One marker file in the metal repo prevents re-running completed steps:

.tools-done — contains the version string (e.g. "3.0"). If it matches VERSION in Go.Fe, tools are skipped.

Bumping VERSION in Go.Fe forces tools to re-run on next launch.

Versioning

Version is 0. Always. No semantic versions. Every change is a revision — the git commit count: git rev-list --count HEAD.

Display format: v0 · r388 · 2026-04-09 · 626 pts (version zero + revision + date + total board points).

Total points come from be/board.md — summed by be/pts.py. The launcher computes revision and points at launch time.

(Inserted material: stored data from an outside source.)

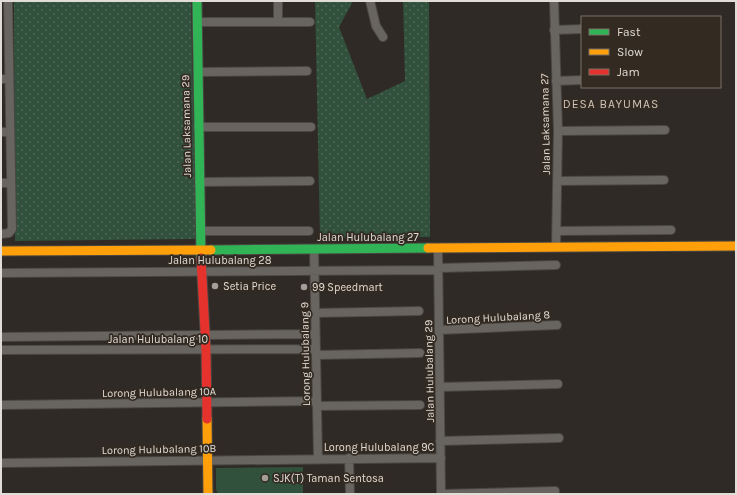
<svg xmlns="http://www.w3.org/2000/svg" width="737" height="495" font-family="Karla,sans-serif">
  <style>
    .grass { fill: url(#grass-dots) }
    .park { fill: #31513c }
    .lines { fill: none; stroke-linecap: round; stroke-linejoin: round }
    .street-casing { stroke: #4b4743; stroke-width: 10 }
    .fast-casing { stroke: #4b4743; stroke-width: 11 }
    .slow-casing { stroke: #4b4743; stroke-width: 11 }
    .jam-casing { stroke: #4b4743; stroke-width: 11 }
    .street { stroke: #686460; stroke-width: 8 }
    .fast { stroke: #30b455; stroke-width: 9 }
    .slow { stroke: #ff9f0a; stroke-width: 9 }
    .jam { stroke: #e5322d; stroke-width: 9 }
    .poi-dot { fill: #a39e98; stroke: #332a21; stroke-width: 1.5 }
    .labels { text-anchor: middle; stroke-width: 3.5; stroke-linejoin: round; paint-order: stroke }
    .street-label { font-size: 11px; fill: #e2dcd6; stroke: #332a21 }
    .poi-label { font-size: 11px; fill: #e2dcd6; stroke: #332a21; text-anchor: start }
    .neighbourhood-label { font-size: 12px; letter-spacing: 1px; fill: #d0c3b8; stroke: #332a21 }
  </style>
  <defs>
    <pattern id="grass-dots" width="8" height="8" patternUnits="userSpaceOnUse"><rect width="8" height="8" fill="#31513c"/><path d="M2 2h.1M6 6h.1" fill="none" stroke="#4f6957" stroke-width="1.8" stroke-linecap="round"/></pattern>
  </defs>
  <rect width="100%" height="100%" fill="#2f2a25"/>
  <path class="grass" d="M14,1H191L196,239L15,241Z
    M315,1H353L339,27L367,99L405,81L403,1H429L430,237L320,238Z"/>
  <path class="park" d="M303,467V494H218L216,489V468Z"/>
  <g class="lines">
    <g class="street-casing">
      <path id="street" d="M278,1V22
        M370,1L376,26L383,37
        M554,1L558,131L556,247
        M197,22H310
        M554,30L582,29
        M198,72L307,71
        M1,79H9
        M556,81L582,80
        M198,127H311
        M558,131L665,130
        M1,132H10
        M557,181L664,180
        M199,182L310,181
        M1,183H11
        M200,231H309
        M557,231L671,230
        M1,234L9,233L12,229L8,1
        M438,248L441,494
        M314,249L318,458
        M438,268L556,265
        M1,273L438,270
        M315,313L419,311
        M439,330L557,325
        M1,337L315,334
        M1,350L316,349
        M316,355L420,353
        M440,387L558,384
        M1,405L317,401
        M317,406L420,405
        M440,441L559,438
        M349,458L350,494
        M1,463L441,458
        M441,494L555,491"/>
    </g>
    <g class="fast-casing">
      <path id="fast" d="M197,1L201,258
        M211,250L428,248"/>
    </g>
    <g class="slow-casing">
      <path id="slow" d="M428,248L736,246
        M1,251L211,250
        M207,419L208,494"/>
    </g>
    <g class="jam-casing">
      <path id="jam" d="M201,258L206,350L207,419"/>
    </g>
    <use href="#street" class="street"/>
    <use href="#fast" class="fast"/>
    <use href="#slow" class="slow"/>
    <use href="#jam" class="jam"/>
  </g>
  <g class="poi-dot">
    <circle cx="215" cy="286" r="4"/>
    <circle cx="304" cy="287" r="4"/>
    <circle cx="265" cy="478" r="4"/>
  </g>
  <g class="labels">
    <g class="street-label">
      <text transform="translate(545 124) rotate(-91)" y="4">Jalan Laksamana 27</text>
      <text transform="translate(186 126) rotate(-91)" y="4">Jalan Laksamana 29</text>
      <text x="368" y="241">Jalan Hulubalang 27</text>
      <text x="220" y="264">Jalan Hulubalang 28</text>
      <text transform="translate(498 317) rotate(-3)" y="4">Lorong Hulubalang 8</text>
      <text x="158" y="343">Jalan Hulubalang 10</text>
      <text transform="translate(305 354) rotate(-91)" y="4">Lorong Hulubalang 9</text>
      <text transform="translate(429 371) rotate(-91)" y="4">Jalan Hulubalang 29</text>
      <text transform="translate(159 392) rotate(-1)" y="4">Lorong Hulubalang 10A</text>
      <text x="379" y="451">Lorong Hulubalang 9C</text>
      <text transform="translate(159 449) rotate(-1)" y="4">Lorong Hulubalang 10B</text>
    </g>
    <g class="poi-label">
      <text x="223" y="290">Setia Price</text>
      <text x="312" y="291">99 Speedmart</text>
      <text x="273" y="482">SJK(T) Taman Sentosa</text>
    </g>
    <g class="neighbourhood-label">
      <text x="611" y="108">DESA BAYUMAS</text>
    </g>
  </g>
  <rect width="737" height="495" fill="none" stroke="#e2dcd6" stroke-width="4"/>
  <rect x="581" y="16" width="140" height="72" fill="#332a21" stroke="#797169"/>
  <rect x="589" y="29" width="20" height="6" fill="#30b455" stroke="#797169"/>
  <text x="617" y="36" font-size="12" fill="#e2dcd6">Fast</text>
  <rect x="589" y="49" width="20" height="6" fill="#ff9f0a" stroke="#797169"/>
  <text x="617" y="56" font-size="12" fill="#e2dcd6">Slow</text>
  <rect x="589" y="69" width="20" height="6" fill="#e5322d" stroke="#797169"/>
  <text x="617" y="76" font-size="12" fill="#e2dcd6">Jam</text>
</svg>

Version/revision appears in:

Repo	File	Where
metal	`go.bat / go.sh`	computed at launch: `git rev-list --count HEAD` + `be/pts.py`
metal	`README.md`	`v0 — every change is a revision`
metal	`Go.Fe.bat / Go.Fe.sh`	`VERSION=...` (tools-done gate only)
web	`index.html`	hero version line
web	`architecture.html`	subtitle
web	`history.html`	revision entries

Known gotchas

PATH refresh drops System32 — :refresh_path rebuilds PATH from registry. Use %SystemRoot%\System32\curl.exe not bare curl.
%errorlevel% is stale in compound blocks — inside if/else blocks with setlocal enabledelayedexpansion, use !errorlevel! not %errorlevel%. Or avoid checking errorlevel inside compound blocks entirely.
net session admin check fails in call chains — don't use it. Steps handle errors individually.
winget returns non-zero for "already installed" — don't check its exit code. Check if the tool exists on PATH after install.
macOS bash is 3.2 — no ${var,,}, no associative arrays. Use case statements.
curl|bash eats stdin — all read commands must use < /dev/tty. go.sh uses exec < /dev/tty before launching claude.
Private repo — metal is private. Clone will silently fail if auth is wrong. Always verify the clone worked.